__DATASET RECORDS__
= Beginning of Section =

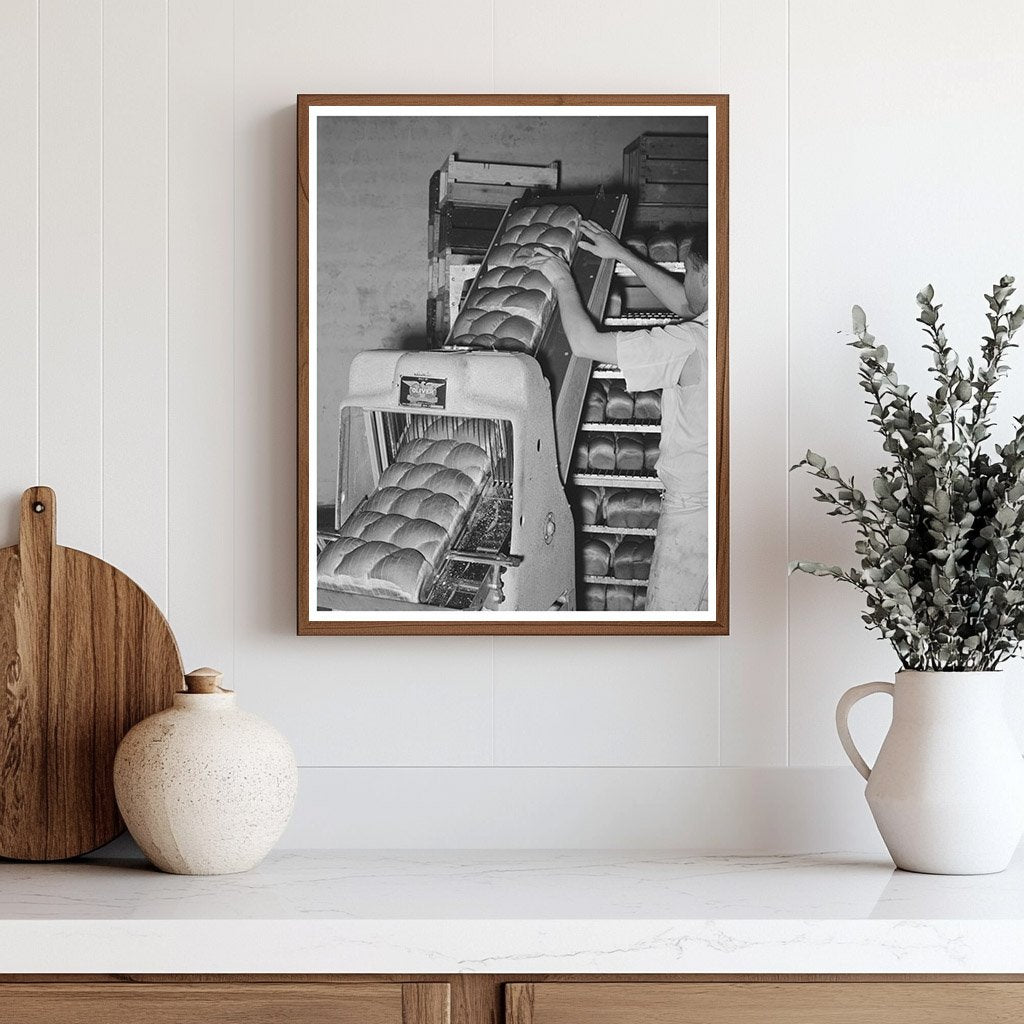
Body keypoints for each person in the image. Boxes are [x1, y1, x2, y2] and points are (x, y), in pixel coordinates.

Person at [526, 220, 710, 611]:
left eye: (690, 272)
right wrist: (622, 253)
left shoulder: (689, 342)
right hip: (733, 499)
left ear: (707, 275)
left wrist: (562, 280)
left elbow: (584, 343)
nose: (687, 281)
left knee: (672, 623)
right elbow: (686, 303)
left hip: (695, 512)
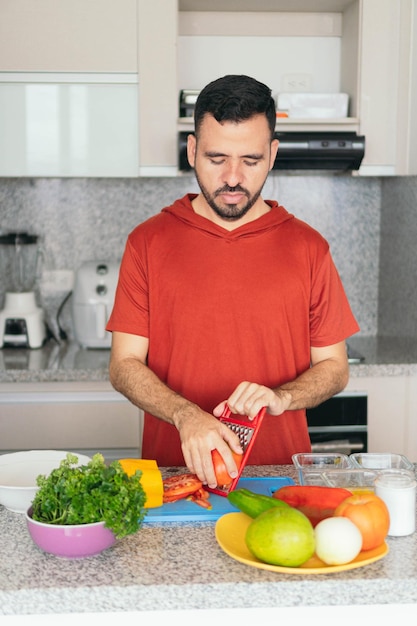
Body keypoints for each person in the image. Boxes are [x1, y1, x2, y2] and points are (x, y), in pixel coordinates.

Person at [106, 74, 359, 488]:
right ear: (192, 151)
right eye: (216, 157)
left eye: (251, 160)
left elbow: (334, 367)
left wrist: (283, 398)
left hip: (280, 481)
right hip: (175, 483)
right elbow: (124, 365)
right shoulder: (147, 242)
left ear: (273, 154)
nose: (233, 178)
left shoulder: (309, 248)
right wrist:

= End of Section =

__TASK REQUIREMENTS__
Pull every line containing "wrist" from the data.

__THE COMPLETED TASK__
right wrist: (622, 253)
left wrist: (562, 280)
left wrist: (283, 398)
right wrist:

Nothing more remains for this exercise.